Monday, 28 October 2013

Brewing Up Clean Energy


What do you call a living system that guzzles 1,000 gallons of beer every day? “Wasted” comes to mind if the lifeform in question is a human. But the thirsty entity now causing a buzz in the brewing industry is not human but rather a colony of beer-chugging microbes whose bacterial binging actually prevents things from getting wasted.
This high-functioning population of proprietary microorganisms puts the electrochemical kick in a new microbial fuel cell (MFC) under development by a green energy start-up calledWaste2Watergy, Corvallis, OR. Its inventors believe the technology can achieve three critical sustainability goals in beverage production: reducing water use, lowering wastewater treatment costs, and cutting electricity bills.
A pilot project now under way at Widmer Brothers Brewing, Portland, OR, will put the cell to the test.
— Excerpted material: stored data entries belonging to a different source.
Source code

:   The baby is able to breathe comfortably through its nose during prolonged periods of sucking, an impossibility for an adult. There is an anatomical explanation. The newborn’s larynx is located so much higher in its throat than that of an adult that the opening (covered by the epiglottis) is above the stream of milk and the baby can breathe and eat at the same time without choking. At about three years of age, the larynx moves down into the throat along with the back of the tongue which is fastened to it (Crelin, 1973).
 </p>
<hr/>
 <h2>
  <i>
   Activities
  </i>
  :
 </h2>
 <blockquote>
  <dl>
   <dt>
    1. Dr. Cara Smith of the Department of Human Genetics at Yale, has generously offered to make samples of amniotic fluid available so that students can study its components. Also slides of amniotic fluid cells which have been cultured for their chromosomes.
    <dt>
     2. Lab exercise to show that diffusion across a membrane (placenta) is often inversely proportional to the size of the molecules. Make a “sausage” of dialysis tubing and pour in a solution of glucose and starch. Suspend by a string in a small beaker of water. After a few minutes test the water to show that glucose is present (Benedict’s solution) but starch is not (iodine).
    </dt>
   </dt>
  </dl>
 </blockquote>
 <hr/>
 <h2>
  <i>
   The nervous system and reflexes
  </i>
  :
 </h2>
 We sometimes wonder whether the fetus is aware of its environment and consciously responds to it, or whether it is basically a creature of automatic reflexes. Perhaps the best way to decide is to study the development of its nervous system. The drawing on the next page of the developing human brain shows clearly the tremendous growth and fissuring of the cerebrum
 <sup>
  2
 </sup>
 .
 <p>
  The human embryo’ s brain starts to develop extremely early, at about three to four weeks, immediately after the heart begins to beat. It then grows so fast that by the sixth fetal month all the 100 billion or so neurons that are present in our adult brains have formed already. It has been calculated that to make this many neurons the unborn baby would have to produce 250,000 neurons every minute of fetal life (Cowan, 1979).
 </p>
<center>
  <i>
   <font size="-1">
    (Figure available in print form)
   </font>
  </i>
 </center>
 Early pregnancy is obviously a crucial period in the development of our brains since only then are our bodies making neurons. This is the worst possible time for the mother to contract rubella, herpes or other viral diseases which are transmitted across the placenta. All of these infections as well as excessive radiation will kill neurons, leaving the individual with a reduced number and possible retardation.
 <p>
Widmer is one of the nation’s flourishing craft brewers, famous for introducing the cloudy, wheat-based Hefeweizen style to the American market. Portland, the hipster haven known to microbrew lovers far and wide as “Beervana,” is also hopping with research and investment in sustainability. Tapping into the city’s green-beer consciousness is a natural first stop on the technology’s eventual scale-up to macroscale beverage production.
About four gallons of water are required to produce one gallon of finished Widmer beer, says Julia Person, Widmer’s sustainability coordinator. That's about half of the industry's average consumption, she says, but Widmer wants to do even better. The residual wastewater is discharged to the city’s water treatment system at significant cost. The new fuel cell would let the brewer reuse a lot of its wastewater in certain steps of the brewing process, reducing water flowing in and out of the brewery. The electrochemical energy created from microbial reactions in the fuel cell produce a sustainability bonus in the form of electricity.

Symbiotic Cellmates

Waste2Watergy’s design is well suited to beer brewing because its microbes have a powerful Jones for the unique mix of organic material present in Widmer’s wastewater, says Hong Liu, Ph.D., the company’s co-founder and a professor at Oregon State University's biological and ecological engineering department. Waste2Watergy’s aspirations for the technology reach beyond the taproom and into the global arena, where it could provide an efficient, low-cost way of treating wastewater in developing nations. The Widmer project is the technology’s debut field test, funded with a $150,000 grant from a state-funded clean-energy technology program.
“We chose to partner with Widmer because they are very engaged in sustainability efforts, their wastewater has an ideal mix of organic materials for our technology, and they use a lot of water,” Liu says.
The company says the keys to its patented cell are its novel reactor design, high-efficiency separator and electrode materials, and its homebrewed and electricity-making microbes. The 1-cubic-meter cell incorporates an anode where electrochemically active aerobic microorganisms help to oxidize organics in the wastewater, converting it to carbon dioxide, electrons, and protons. These electrons move from the anode through a circuit to a cathode. There they combine with protons and oxygen, becoming water. The inventors predict that a scaled-up treatment system could also generate ample electricity for other brewery needs such as lighting or charging mobile devices.

Brewing Up Efficiencies

Widmer is testing the cell’s potential to improve important metrics for water usage and production efficiency. The cell could help reduce biological oxygen demand (BOD) levels in wastewater – thereby lowering the water treatment tab – because the microorganisms need very little oxygen to fuel their organic-matter binge. Person says brewers also pay close heed to another metric, their water usage ratios (the amount of water needed to produce a barrel of beer) as a key indicator of their process efficiency.
“The project has been going well and we are eager to see the results,” she says. “It sounds like the microbes are adjusting to the make-up of our wastewater. We are already learning things about the characteristics of our effluent and some simple ideas around treatment. A scalable solution of this technology would have a big impact on our operations, not only in reducing our BOD surcharges and impact on the city’s wastewater treatment system, but also in the potential to reroute treated wastewater to other processes.”
If the new technology works as hoped, and can be scaled up for the production line, it could deliver as much as $400,000 per year in savings to Widmer’s bottom line while brightening its clean-energy halo. “If this technology can help us reduce our water usage ratio by cleaning our wastewater so we can reuse it, and in the process generate some electricity, it will be a real win,” she says.